Search code examples
c++ciconviso-8859-1

Using iconv to convert strings to ISO-8859-1 in C/C++


I want to convert strings from the GBK character set to ISO-8859-1.

I have tried to use the iconv library, but iconv() always returns -1, and errno decodes to "Invalid or incomplete multibyte or wide character".

How can I achieve this?


Solution

  • If you have opened the conversion descriptor without //TRANSLIT or //IGNORE, then iconv() will return an error when the input character cannot be represented in the target character set.
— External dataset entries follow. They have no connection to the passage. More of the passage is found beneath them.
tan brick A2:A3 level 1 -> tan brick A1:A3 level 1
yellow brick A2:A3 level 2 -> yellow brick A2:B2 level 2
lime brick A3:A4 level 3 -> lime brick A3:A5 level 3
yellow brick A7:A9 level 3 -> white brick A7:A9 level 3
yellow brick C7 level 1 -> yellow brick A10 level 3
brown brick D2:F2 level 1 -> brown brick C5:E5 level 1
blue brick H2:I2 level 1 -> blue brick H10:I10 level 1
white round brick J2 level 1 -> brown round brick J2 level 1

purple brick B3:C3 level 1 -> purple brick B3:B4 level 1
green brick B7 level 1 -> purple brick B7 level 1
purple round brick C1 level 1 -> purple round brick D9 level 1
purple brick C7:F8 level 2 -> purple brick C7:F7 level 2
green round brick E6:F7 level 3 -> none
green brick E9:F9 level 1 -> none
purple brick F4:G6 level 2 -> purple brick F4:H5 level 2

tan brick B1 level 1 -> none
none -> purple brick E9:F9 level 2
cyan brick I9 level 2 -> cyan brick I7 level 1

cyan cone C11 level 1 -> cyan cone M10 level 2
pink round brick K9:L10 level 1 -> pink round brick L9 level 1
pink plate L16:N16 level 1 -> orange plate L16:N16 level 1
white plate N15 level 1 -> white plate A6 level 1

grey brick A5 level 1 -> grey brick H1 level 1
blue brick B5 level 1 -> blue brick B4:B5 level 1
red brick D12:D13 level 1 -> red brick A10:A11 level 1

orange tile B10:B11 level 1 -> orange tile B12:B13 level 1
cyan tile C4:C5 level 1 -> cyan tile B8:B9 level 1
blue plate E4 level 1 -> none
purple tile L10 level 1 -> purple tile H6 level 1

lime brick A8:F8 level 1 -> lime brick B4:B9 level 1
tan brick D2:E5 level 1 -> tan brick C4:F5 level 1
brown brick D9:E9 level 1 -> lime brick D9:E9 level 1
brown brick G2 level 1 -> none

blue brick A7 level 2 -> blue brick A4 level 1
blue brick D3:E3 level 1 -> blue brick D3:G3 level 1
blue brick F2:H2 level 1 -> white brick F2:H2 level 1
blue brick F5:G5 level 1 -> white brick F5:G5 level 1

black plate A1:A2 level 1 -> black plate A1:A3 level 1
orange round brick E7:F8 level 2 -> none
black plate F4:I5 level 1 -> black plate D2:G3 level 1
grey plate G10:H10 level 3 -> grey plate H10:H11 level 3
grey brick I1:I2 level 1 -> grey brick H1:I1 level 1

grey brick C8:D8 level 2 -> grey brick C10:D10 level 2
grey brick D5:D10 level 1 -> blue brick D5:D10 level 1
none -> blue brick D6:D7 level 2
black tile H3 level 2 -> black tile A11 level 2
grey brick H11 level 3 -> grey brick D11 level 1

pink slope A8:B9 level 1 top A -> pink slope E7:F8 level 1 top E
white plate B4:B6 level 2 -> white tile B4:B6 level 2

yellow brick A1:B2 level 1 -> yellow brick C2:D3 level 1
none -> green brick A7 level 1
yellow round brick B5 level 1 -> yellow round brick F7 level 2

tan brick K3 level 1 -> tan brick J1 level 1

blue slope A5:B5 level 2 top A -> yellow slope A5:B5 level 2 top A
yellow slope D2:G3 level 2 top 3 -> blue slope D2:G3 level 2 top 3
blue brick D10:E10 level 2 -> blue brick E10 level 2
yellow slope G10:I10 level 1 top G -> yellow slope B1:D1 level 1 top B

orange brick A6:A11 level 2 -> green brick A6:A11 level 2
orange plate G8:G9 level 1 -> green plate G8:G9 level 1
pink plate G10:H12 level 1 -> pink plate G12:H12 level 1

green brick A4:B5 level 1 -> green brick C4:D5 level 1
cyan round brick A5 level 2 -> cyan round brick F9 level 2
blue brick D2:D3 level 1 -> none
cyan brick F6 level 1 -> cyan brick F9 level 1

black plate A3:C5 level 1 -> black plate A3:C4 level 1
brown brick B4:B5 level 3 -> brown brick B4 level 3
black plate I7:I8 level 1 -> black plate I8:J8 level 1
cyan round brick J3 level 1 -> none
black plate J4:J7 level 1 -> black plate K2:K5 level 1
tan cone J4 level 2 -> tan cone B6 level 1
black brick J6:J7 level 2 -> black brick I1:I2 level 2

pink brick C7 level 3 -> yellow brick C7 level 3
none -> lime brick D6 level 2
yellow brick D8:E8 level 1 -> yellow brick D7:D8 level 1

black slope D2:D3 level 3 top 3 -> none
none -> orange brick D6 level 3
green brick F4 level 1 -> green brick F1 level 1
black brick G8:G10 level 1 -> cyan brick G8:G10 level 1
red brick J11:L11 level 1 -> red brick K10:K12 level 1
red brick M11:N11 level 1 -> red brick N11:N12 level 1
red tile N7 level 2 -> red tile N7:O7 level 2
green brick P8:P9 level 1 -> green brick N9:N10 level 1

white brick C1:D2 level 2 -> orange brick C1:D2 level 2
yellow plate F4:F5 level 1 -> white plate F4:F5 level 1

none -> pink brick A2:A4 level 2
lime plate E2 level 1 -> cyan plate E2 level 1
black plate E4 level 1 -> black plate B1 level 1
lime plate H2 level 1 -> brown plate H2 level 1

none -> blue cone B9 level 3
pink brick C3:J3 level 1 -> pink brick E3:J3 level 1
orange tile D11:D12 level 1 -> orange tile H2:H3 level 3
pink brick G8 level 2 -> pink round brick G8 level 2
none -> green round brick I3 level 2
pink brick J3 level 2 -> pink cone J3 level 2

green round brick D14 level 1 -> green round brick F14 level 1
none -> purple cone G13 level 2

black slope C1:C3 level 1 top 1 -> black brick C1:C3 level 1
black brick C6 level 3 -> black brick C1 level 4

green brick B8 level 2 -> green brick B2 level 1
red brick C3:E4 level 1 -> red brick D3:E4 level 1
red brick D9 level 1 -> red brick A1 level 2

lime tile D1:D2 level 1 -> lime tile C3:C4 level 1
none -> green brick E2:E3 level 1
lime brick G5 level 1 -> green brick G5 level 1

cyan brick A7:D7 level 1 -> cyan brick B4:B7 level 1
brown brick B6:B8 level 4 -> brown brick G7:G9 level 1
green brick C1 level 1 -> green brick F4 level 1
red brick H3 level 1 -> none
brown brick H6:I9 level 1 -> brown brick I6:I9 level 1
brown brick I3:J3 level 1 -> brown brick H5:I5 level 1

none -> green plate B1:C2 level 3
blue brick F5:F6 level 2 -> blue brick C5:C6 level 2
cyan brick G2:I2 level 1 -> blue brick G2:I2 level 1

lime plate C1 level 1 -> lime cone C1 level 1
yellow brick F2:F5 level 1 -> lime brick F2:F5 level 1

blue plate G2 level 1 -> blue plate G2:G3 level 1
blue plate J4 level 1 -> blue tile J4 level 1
Since ISO-8859-1 cannot represent most GBK characters, this is likely what is happening. The following example works for me:

    #include <stdio.h>
    #include <string.h>
    #include <iconv.h>
    
    int main()
    {
        char *gbk_str = "GBK \xB5\xE7\xCA\xD3\xBB\xFA";
        char dest_str[100];
        char *out = dest_str;
        size_t inbytes = strlen(gbk_str);
        size_t outbytes = sizeof dest_str;
        iconv_t conv = iconv_open("ISO-8859-1//TRANSLIT", "GBK");
    
        if (conv == (iconv_t)-1) {
            perror("iconv_open");
            return 1;
        }
    
        if (iconv(conv, &gbk_str, &inbytes, &out, &outbytes) == (size_t)-1) {
            perror("iconv");
            return 1;
        }
    
        dest_str[sizeof dest_str - outbytes] = 0;
        puts(dest_str);
    
        return 0;
    }
    

    (I hope that GBK string isn't obscene, I have no idea what it means!)